Any filesystem / dmesg experts here? http://boxeeboxwiki.org/wiki/Dmesg That's too complex for me to understand.
- Hannes The Hun - 2010-12-18
JFFS actually is used by most embedded linux distributions that run from flash ROM
- outleradam - 2010-12-19
Hey check this out. Does boxee have a PHP interpreter?
http://www.derekfountain.org/security_c99madshell.php
c99madshell provides bash and FTP access from the username of the person running it. In this case it would be the apache server or whoever is responsible for serving web pages. This interface would allow for serious action on the boxee....
- outleradam - 2010-12-19
Btw.. I've had the chance to play with cmadshell before and it is quite easy to operate. This should be able to replace many of the steps required to gain root access mentioned in the wiki... Hell, just upload a file, use your webbrowser to gain access and then elevate your permissions to root from there.
- topfs2 - 2010-12-19
yeah, I doubt boxee box have apache.... Also, root access is not the hard part, getting it to disable to eat a custom update img is...
- outleradam - 2010-12-19
It has cgi. If no apache, then what is the webbrowser interface used to gain root? A CGI script is executed from a web browser. It may be able to execute php
- topfs2 - 2010-12-19
You should pay more attention to my latter part, gaining root is _not_ the hard part atm, getting it to update from a custom image is.
- outleradam - 2010-12-19
That is the part I don't understand. Why update it from an image? Why not mount binaries from a network share? It seems that arbitrary code execution is possible... Kill boxer and xinit xbmc.bin. I really need to get one of these boxes. Unfortunately I asked for an arduino prototyping platform for Christmas.
If they locked it down so much, why did they leave so many holes like most of the core of Linux and busybox.
- topfs2 - 2010-12-19
Because running arbitrary code on an linux installation made for boxee is not as fun as making an image which is tailored for xbmc.
- outleradam - 2010-12-19
... Well, why not have a 2 part boxee installation....

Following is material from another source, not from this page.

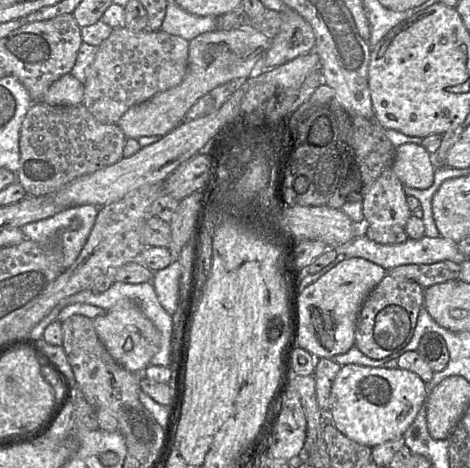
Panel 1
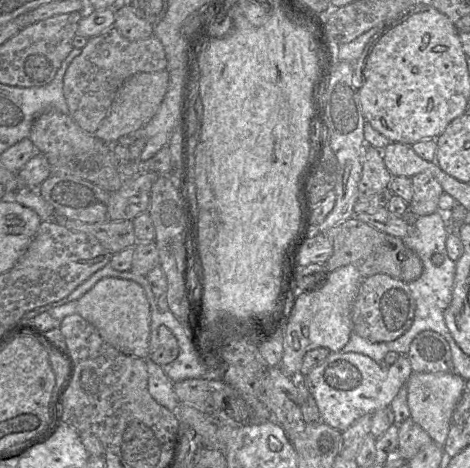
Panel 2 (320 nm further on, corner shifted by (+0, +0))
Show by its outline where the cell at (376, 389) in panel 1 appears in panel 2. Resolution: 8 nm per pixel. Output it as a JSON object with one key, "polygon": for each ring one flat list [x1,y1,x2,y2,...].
{"polygon":[[331,352,320,365,305,375,305,383,315,399,322,422,344,432,360,417,390,406,412,372,407,355,400,355,388,369,382,369,367,355]]}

1. USB external storage drive with XBMC
2. Program on boxee which checks for XBMC on drive when mounting which will mount the image with proper permissions, killall boxee and xinit XBMC.
This would be an all-around solution right? It would allow the already loaded drivers to be used.
- BAG_Ass - 2010-12-20
outleradam
easy way to test is cgi script for kill boxee and start xbmc - and i ready to live that way.

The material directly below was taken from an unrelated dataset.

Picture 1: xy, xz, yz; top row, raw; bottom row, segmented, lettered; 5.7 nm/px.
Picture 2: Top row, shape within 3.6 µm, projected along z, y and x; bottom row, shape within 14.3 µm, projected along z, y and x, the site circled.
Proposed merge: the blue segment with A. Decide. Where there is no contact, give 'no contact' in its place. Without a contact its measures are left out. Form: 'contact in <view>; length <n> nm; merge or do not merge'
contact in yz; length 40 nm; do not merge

But nobody here can compile xbmc for boxee to test.
- outleradam - 2010-12-20
Boxer is a i686 platform running Linux.
Have you tried running any 3rd party apps on boxee yet?
I'm not seeing where anyone has tried or failed. There is no package manager, but what happens when you try to run custom software?
- BAG_Ass - 2010-12-20
there is unique features in each linux (as i know) and any apps can`t be run from any linux.